Aim of the task: Begin with the line in which "Fax: 937-497-3183" appears and end with the final line of the entries. Retype each one exactly and add nothing.

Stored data
######

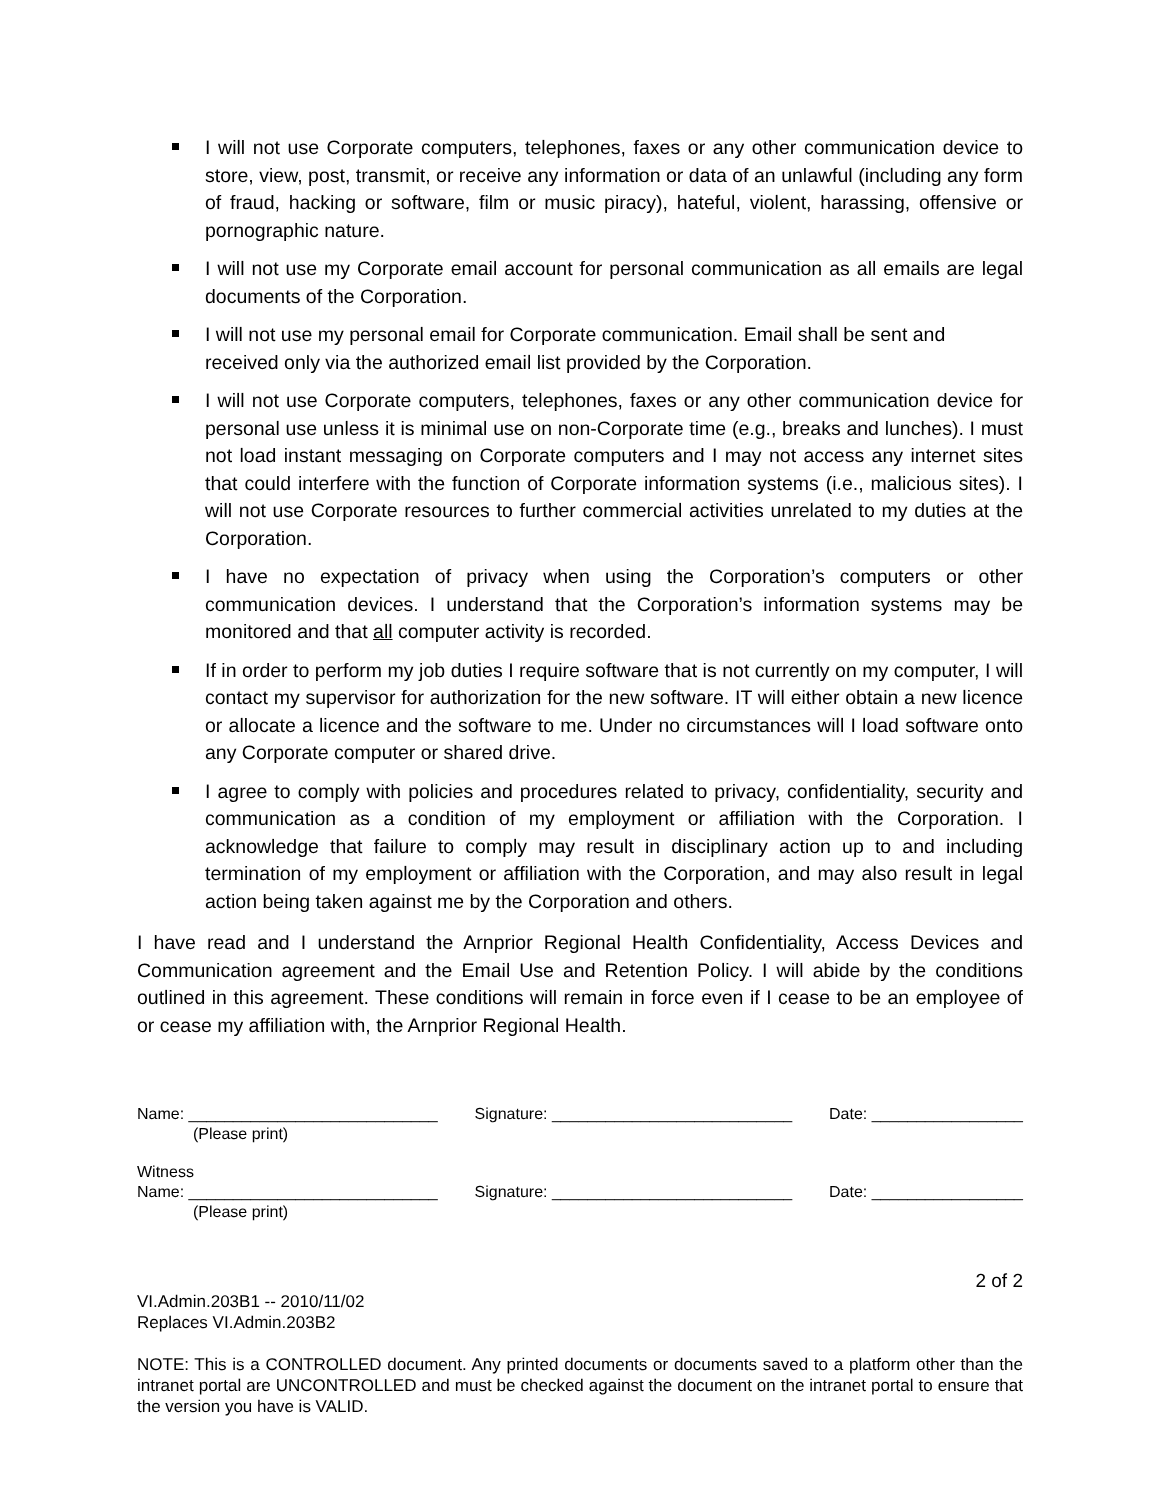I will not use Corporate computers, telephones, faxes or any other communication device to store, view, post, transmit, or receive any information or data of an unlawful (including any form of fraud, hacking or software, film or music piracy), hateful, violent, harassing, offensive or pornographic nature.
I will not use my Corporate email account for personal communication as all emails are legal documents of the Corporation.
I will not use my personal email for Corporate communication. Email shall be sent and received only via the authorized email list provided by the Corporation.
I will not use Corporate computers, telephones, faxes or any other communication device for personal use unless it is minimal use on non-Corporate time (e.g., breaks and lunches). I must not load instant messaging on Corporate computers and I may not access any internet sites that could interfere with the function of Corporate information systems (i.e., malicious sites). I will not use Corporate resources to further commercial activities unrelated to my duties at the Corporation.
I have no expectation of privacy when using the Corporation’s computers or other communication devices. I understand that the Corporation’s information systems may be monitored and that all computer activity is recorded.
If in order to perform my job duties I require software that is not currently on my computer, I will contact my supervisor for authorization for the new software. IT will either obtain a new licence or allocate a licence and the software to me. Under no circumstances will I load software onto any Corporate computer or shared drive.
I agree to comply with policies and procedures related to privacy, confidentiality, security and communication as a condition of my employment or affiliation with the Corporation. I acknowledge that failure to comply may result in disciplinary action up to and including termination of my employment or affiliation with the Corporation, and may also result in legal action being taken against me by the Corporation and others.
I have read and I understand the Arnprior Regional Health Confidentiality, Access Devices and Communication agreement and the Email Use and Retention Policy. I will abide by the conditions outlined in this agreement. These conditions will remain in force even if I cease to be an employee of or cease my affiliation with, the Arnprior Regional Health.
Name: ____________________________ Signature: ___________________________ Date: _________________
(Please print)
Witness
Name: ____________________________ Signature: ___________________________ Date: _________________
(Please print)
2 of 2
VI.Admin.203B1 -- 2010/11/02
Replaces VI.Admin.203B2
NOTE: This is a CONTROLLED document. Any printed documents or documents saved to a platform other than the intranet portal are UNCONTROLLED and must be checked against the document on the intranet portal to ensure that the version you have is VALID.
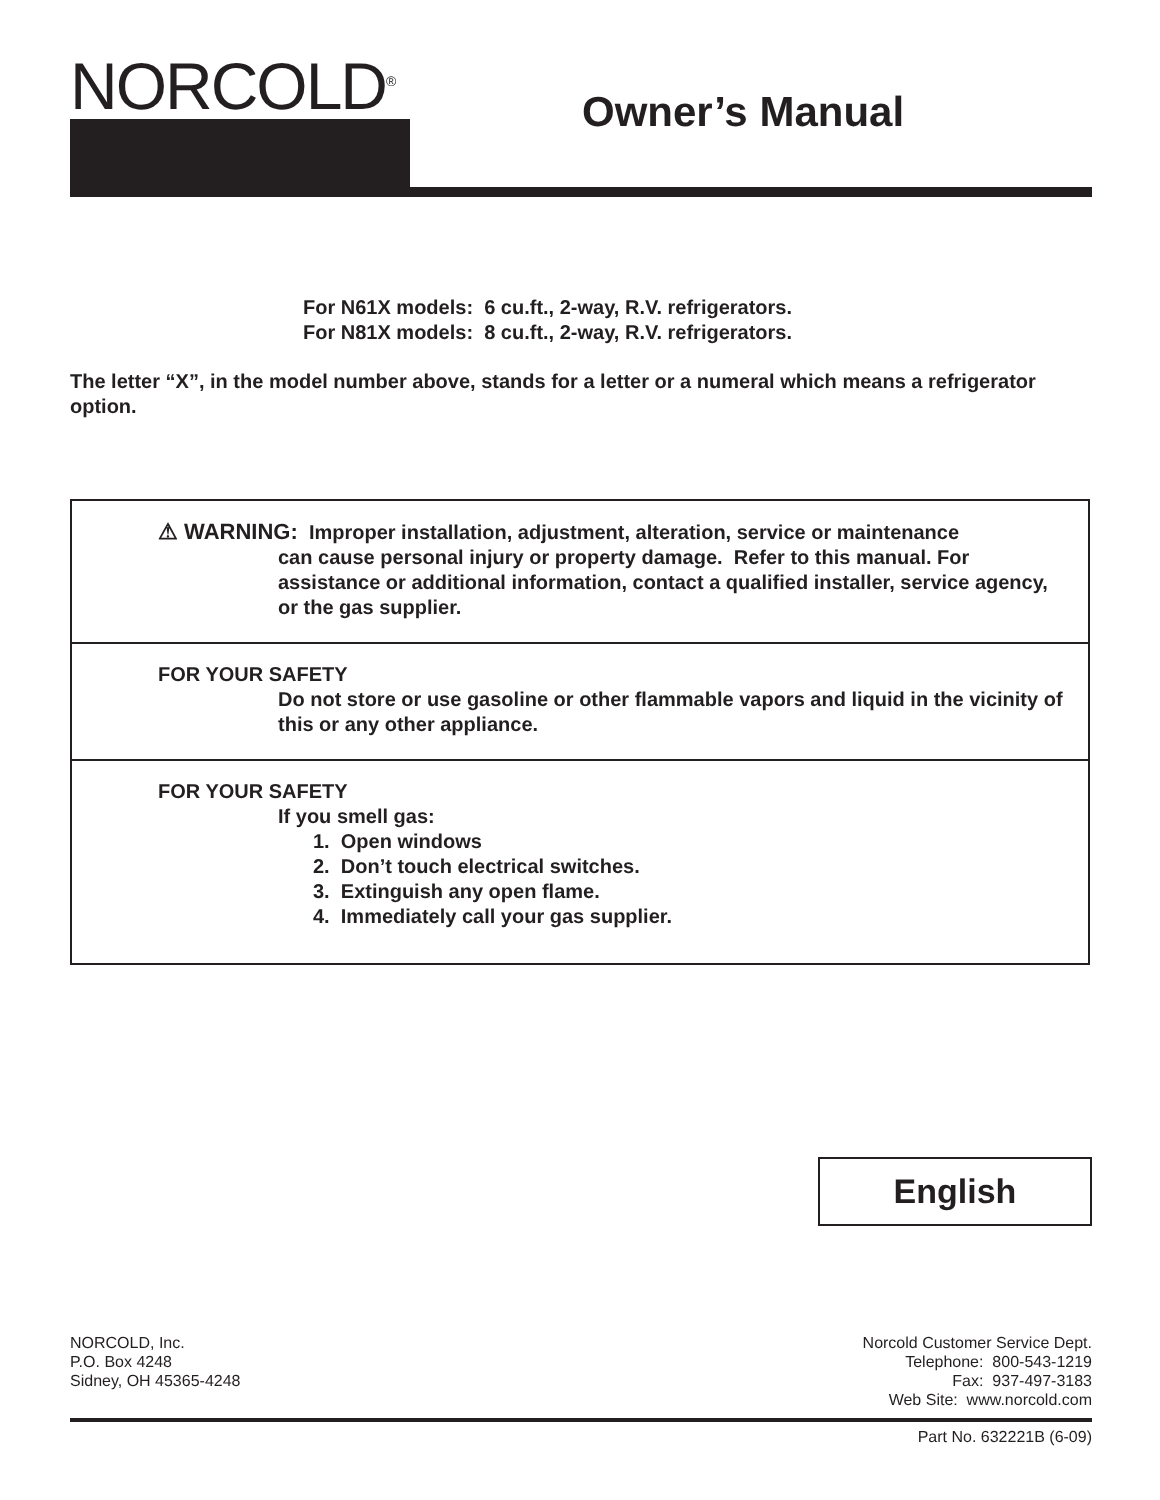NORCOLD<sup>®</sup>
Owner’s Manual
For N61X models: 6 cu.ft., 2-way, R.V. refrigerators.
For N81X models: 8 cu.ft., 2-way, R.V. refrigerators.
The letter “X”, in the model number above, stands for a letter or a numeral which means a refrigerator option.
⚠ WARNING: Improper installation, adjustment, alteration, service or maintenance
can cause personal injury or property damage. Refer to this manual. For assistance or additional information, contact a qualified installer, service agency, or the gas supplier.
FOR YOUR SAFETY
Do not store or use gasoline or other flammable vapors and liquid in the vicinity of this or any other appliance.
FOR YOUR SAFETY
If you smell gas:
1. Open windows
2. Don’t touch electrical switches.
3. Extinguish any open flame.
4. Immediately call your gas supplier.
English
NORCOLD, Inc.
P.O. Box 4248
Sidney, OH 45365-4248
Norcold Customer Service Dept.
Telephone: 800-543-1219
Fax: 937-497-3183
Web Site: www.norcold.com
Part No. 632221B (6-09)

######

Exercise response:
Fax: 937-497-3183
Web Site: www.norcold.com
Part No. 632221B (6-09)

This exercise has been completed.